MUSIC REVIEW : DICHTERS PLAY POSTPONED RECITAL
Duo-pianists Misha and Cipa Dichter turned up in Ambassador Auditorium, Pasadena, on Monday night to play the recital that had been postponed by the seismic disturbances of Oct. 1. The pair’s faithful following assembled peacefully, in gratifying numbers, to hear an enterprising program that spared neither performers nor audience.
If the presence of two pianos in one family entails any domestic strain it was not apparent in the performances. The Dichters are not exactly perfectly paired artistically but they strive earnestly to overcome certain imbalances.
They compromise on a style that is robust and emotionally forceful, well tailored technically, and sometimes rather casual as to nicety of detail.

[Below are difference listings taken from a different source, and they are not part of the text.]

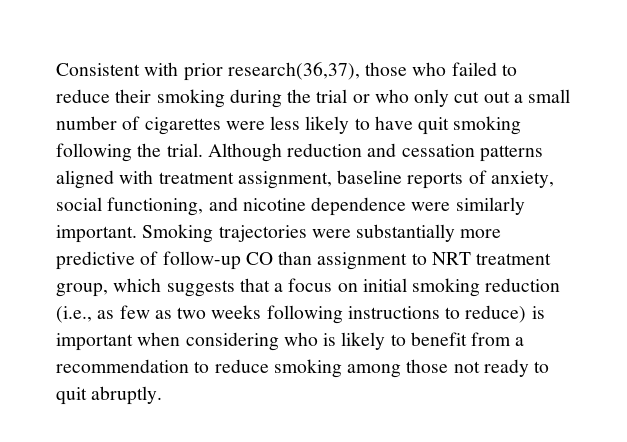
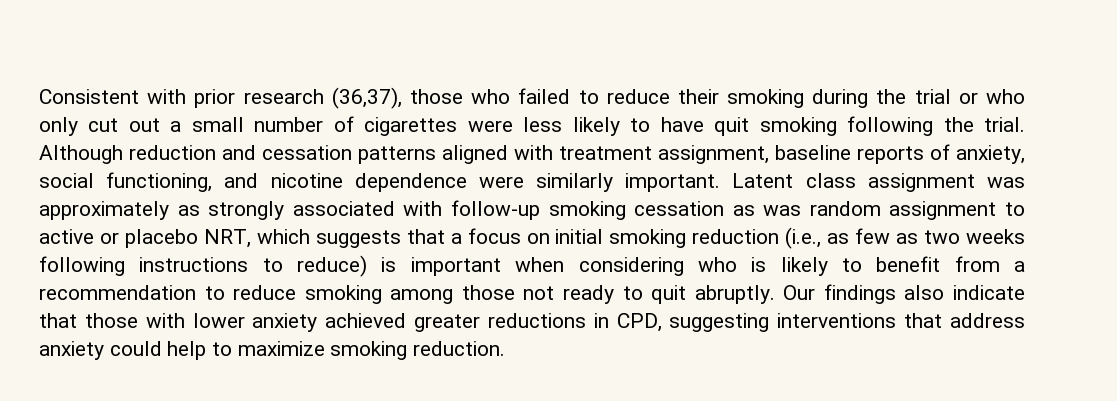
[227,62,360,80] research(36,37), -> [243,87,402,109] research (36,37),
[142,224,502,243] [56,251,552,270] [56,283,108,297] Smoking trajectories were substantially more predictive of follow-up CO than assignment to NRT treatment group, -> [732,173,1025,192] [39,200,1026,220] [39,229,251,248] Latent class assignment was approximately as strongly associated with follow-up smoking cessation as was random assignment to active or placebo NRT,
(163, 395) none -> [783,284,1025,304] [39,313,1025,332] [39,341,506,360] Our findings also indicate that those with lower anxiety achieved greater reductions in CPD, suggesting interventions that address anxiety could help to maximize smoking reduction.

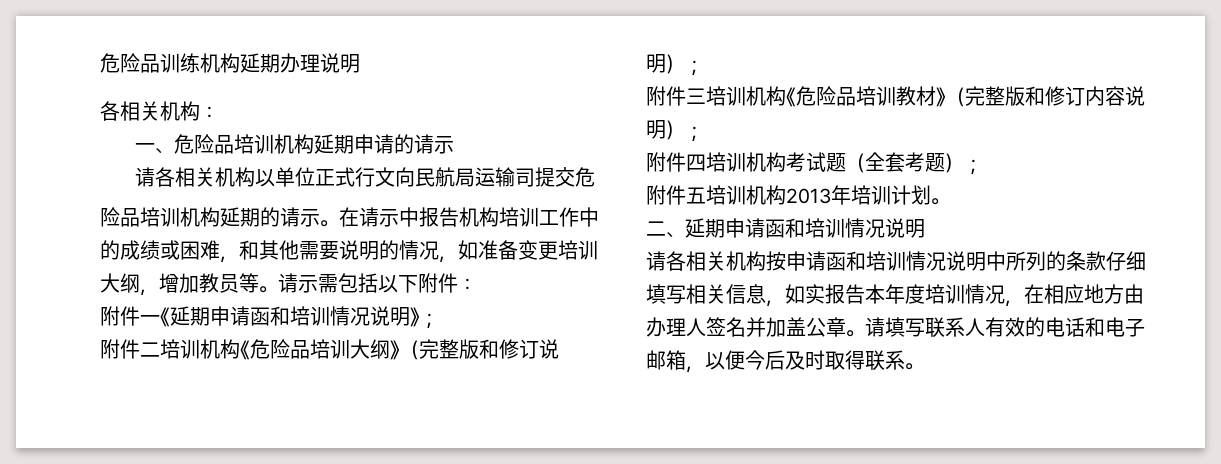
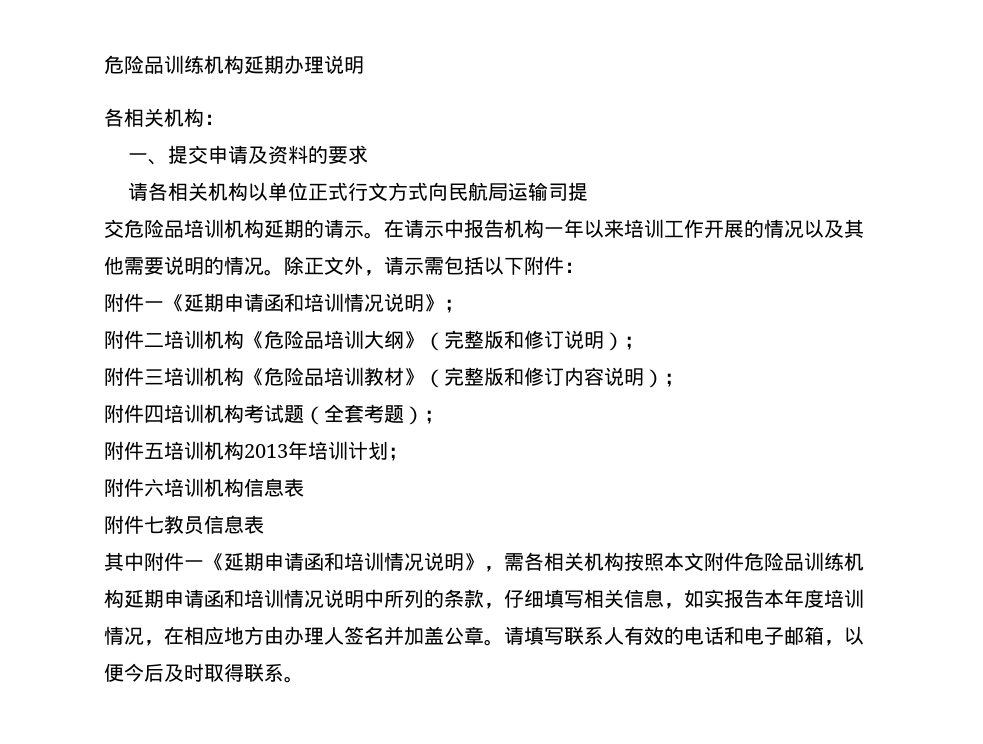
[173,134,454,154] 危险品培训机构延期申请的请示 -> [168,145,369,165] 提交申请及资料的要求
(395, 177) none -> [388,182,429,201] 方式
(555, 177) none -> (589, 191) //
(595, 177) // -> (144, 228) none
[499,207,599,227] [100,240,259,263] 培训工作中的成绩或困难，和 -> [544,219,844,238] 一年以来培训工作开展的情况以及
[439,240,598,263] [100,273,278,296] ，如准备变更培训大纲，增加教员等。 -> [264,256,384,276] 。除正文外，
[931,198,950,205] [646,218,925,238] [646,251,666,271] 。 // 二、延期申请函和培训情况说明 // 请 -> [388,447,408,461] [104,478,304,497] [104,515,264,535] [104,552,524,572] ； // 附件六培训机构信息表 // 附件七教员信息表 // 其中附件一《延期申请函和培训情况说明》，需
(786, 261) none -> [644,552,864,571] [104,589,164,608] 照本文附件危险品训练机构延期
(1106, 261) none -> [484,603,504,609] ，

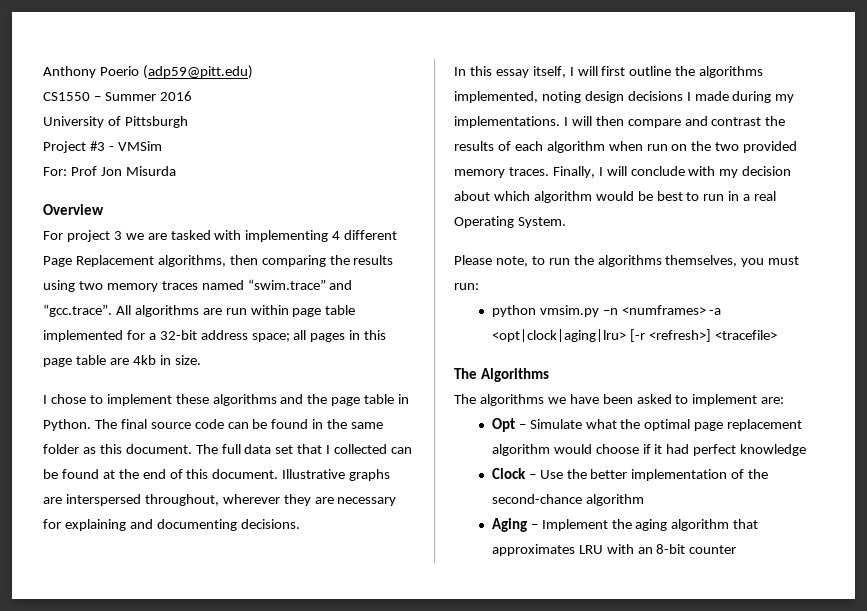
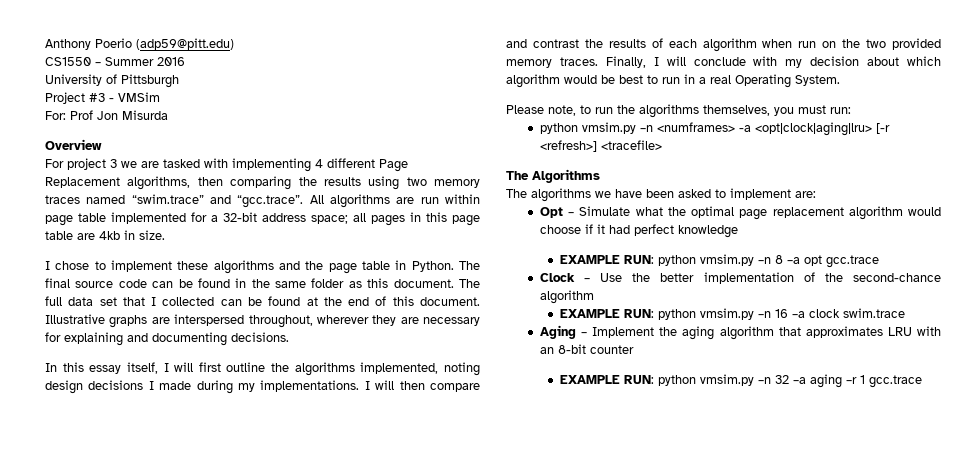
(807, 450) none -> [559,254,879,268] // EXAMPLE RUN: python vmsim.py –n 8 –a opt gcc.trace
(644, 500) none -> [559,308,905,320] // EXAMPLE RUN: python vmsim.py –n 16 –a clock swim.trace
(737, 549) none -> [559,374,922,388] // EXAMPLE RUN: python vmsim.py –n 32 –a aging –r 1 gcc.trace

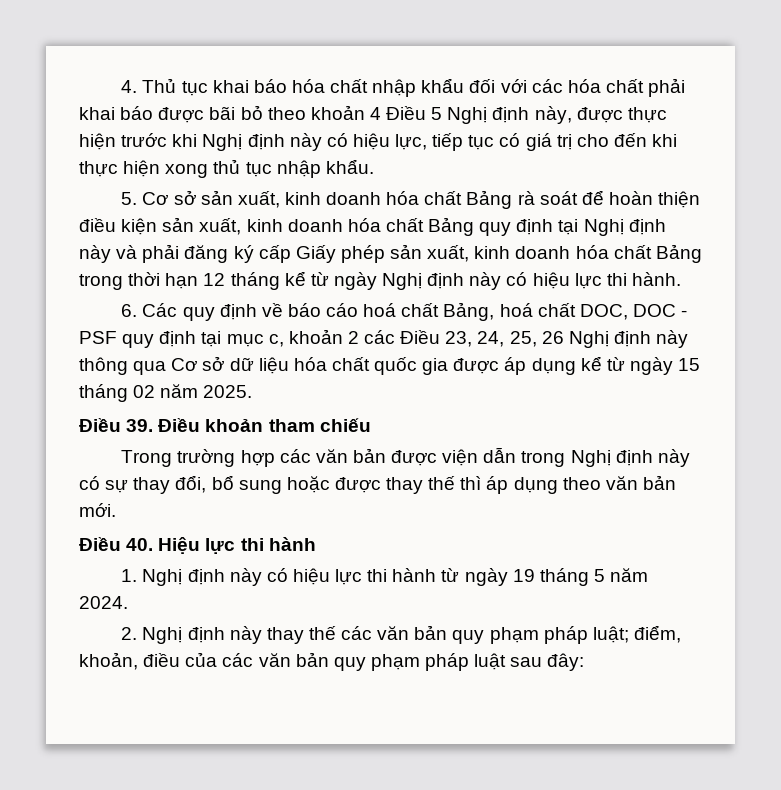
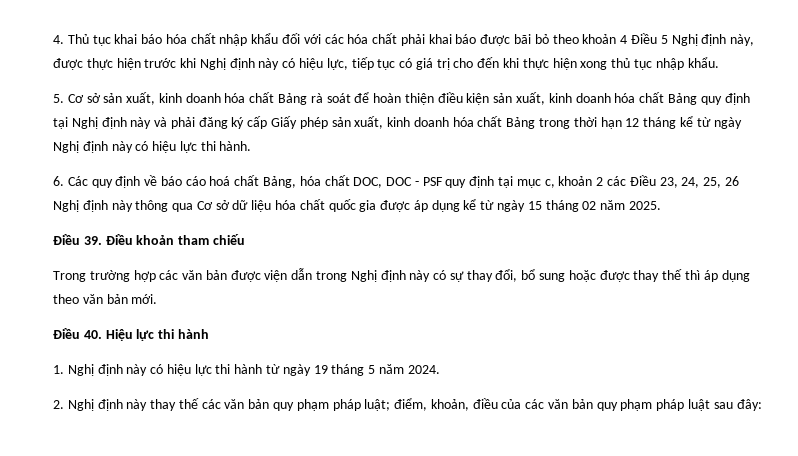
[499,303,533,317] hoá -> [299,176,321,186] hóa

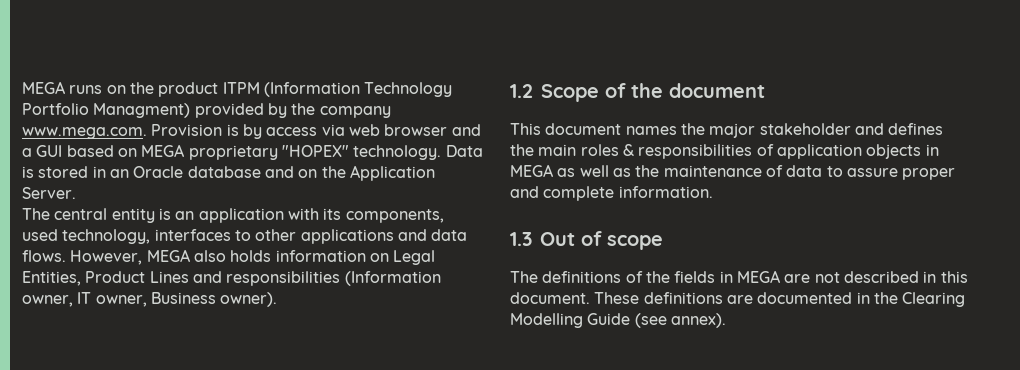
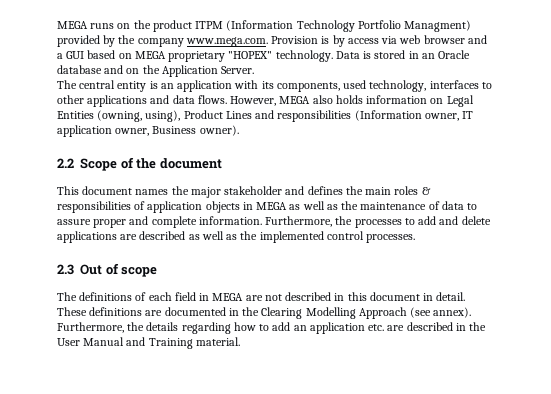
[22,271,81,286] Entities, -> [57,110,181,122] Entities (owning, using),
(92, 298) none -> [57,125,112,137] application
[510,84,533,98] 1.2 -> [57,158,74,168] 2.2
[510,232,532,246] // 1.3 -> [265,216,491,228] [57,231,416,243] [57,264,74,275] Furthermore, the processes to add and delete applications are described as well as the implemented control processes. // 2.3
[645,271,716,283] the fields -> [148,292,196,301] each field
[510,292,590,304] document. -> [369,292,466,301] document in detail.
[587,313,631,325] Guide -> [358,307,407,319] Approach
(726, 320) none -> [57,322,487,334] [57,337,240,349] Furthermore, the details regarding how to add an application etc. are described in the User Manual and Training material.

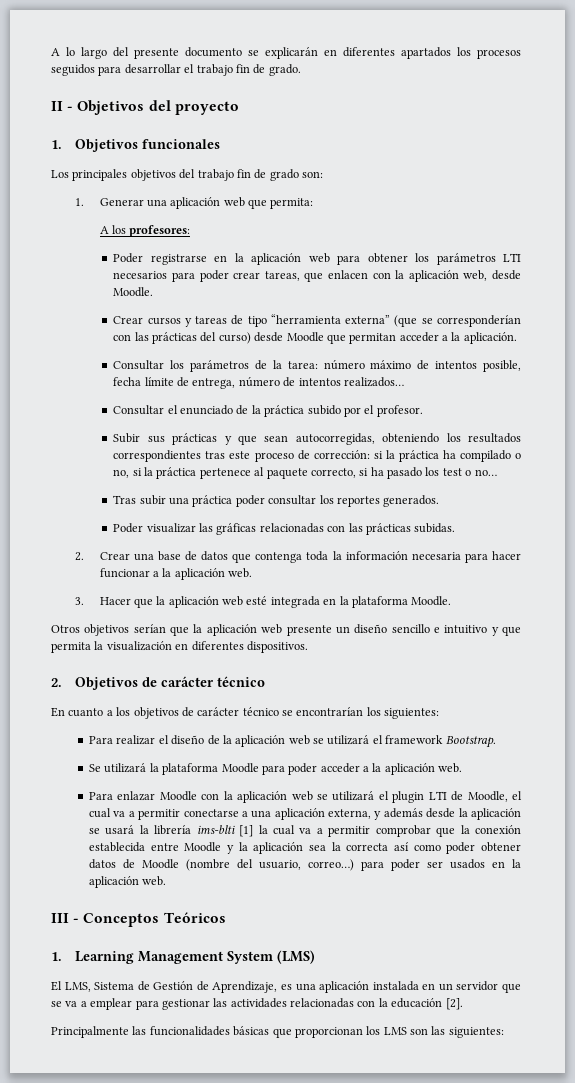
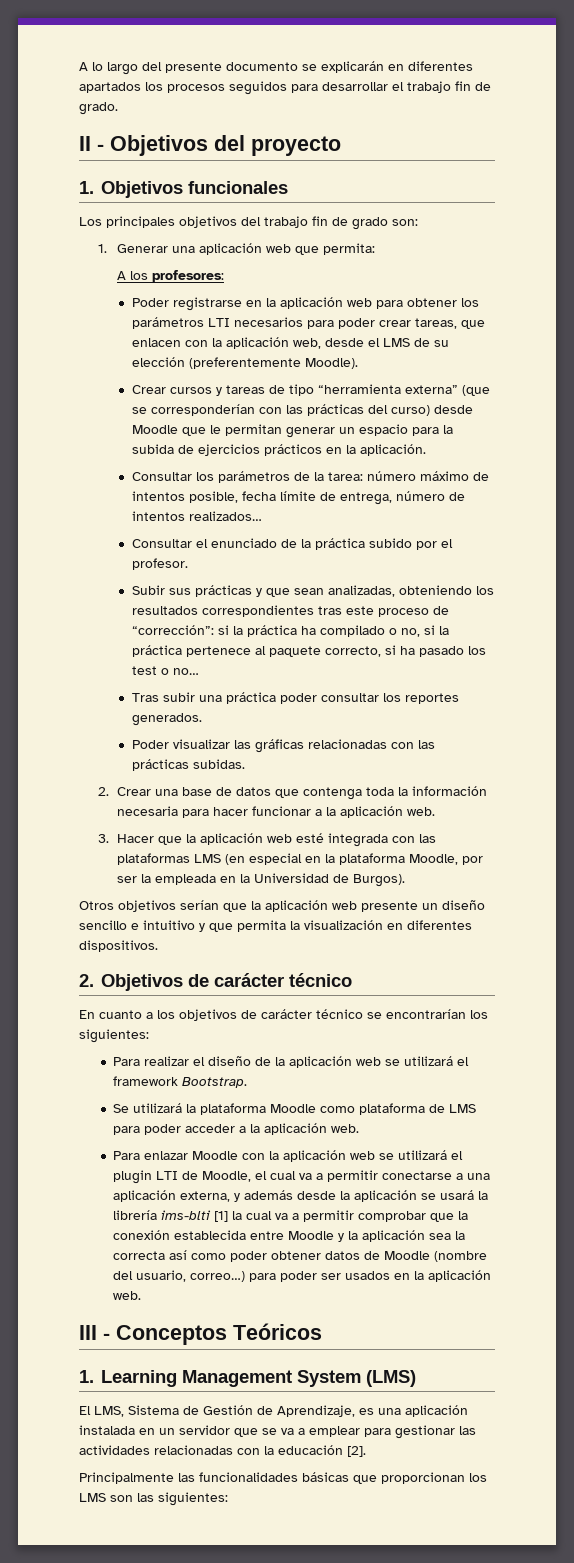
[113,287,154,297] Moodle. -> [368,338,450,347] [132,357,359,369] el LMS de su elección (preferentemente Moodle).
[349,332,449,344] permitan acceder a -> [210,424,454,438] [132,444,343,456] le permitan generar un espacio para la subida de ejercicios prácticos en
[295,433,375,445] autocorregidas, -> [328,585,396,597] analizadas,
[313,450,370,459] corrección: -> [132,625,215,635] “corrección”:
[323,596,452,608] en la plataforma Moodle. -> [391,834,436,843] [116,853,483,865] [116,873,405,887] con las plataformas LMS (en especial en la plataforma Moodle, por ser la empleada en la Universidad de Burgos).
(259, 768) none -> [320,1103,477,1115] como plataforma de LMS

It is often obvious that the husband commands a wider range of color and nuance than his partner but there is always unity in their aims; any feeling of competition has been carefully eliminated.
Before the evening was over they had demonstrated sufficient sensitivity, though it was not always consistent. Too often musical elegance was sacrificed to harsh tone quality, and the Ambassador’s Hamburg Steinways did not always serve well in that respect. As usual these days, one of the instruments had to undergo servicing during intermission.
At least, thanks to the Dichters, one can boast of having heard Busoni’s two-piano arrangement of Mozart’s Fantasy in F minor for mechanical organ, K. 608. But it is not a piece that completely enhances the composer’s reputation or that offers any special opportunities to the players.
Brahms’ orchestral version of his Variations on a Theme by Haydn, has so nearly completely supplanted its original form that it now sounds lusterless on two pianos, particularly in the placid rendering of the Dichters.
But there was nothing placid in Leonard Bernstein’s arrangement of Copland’s “El Salon Mexico.†The Dichters caught its exuberance with the same verve they brought to Saint-Saens’ Scherzo, Opus 87.
The major effort of the evening was Rachmaninoff’s arrangement of his Symphonic Dances, Opus 45. This was the composer’s swan song and he went to inordinate pains and generous length to produce an exhaustive summary of his idiom. It is a sort of uninhibited retrospect of all his preoccupations, interwoven with his special brand of melancholic pessimism.
The Dichters produced it on the grand scale required to do it justice, making it the most comprehensive gesture of the program.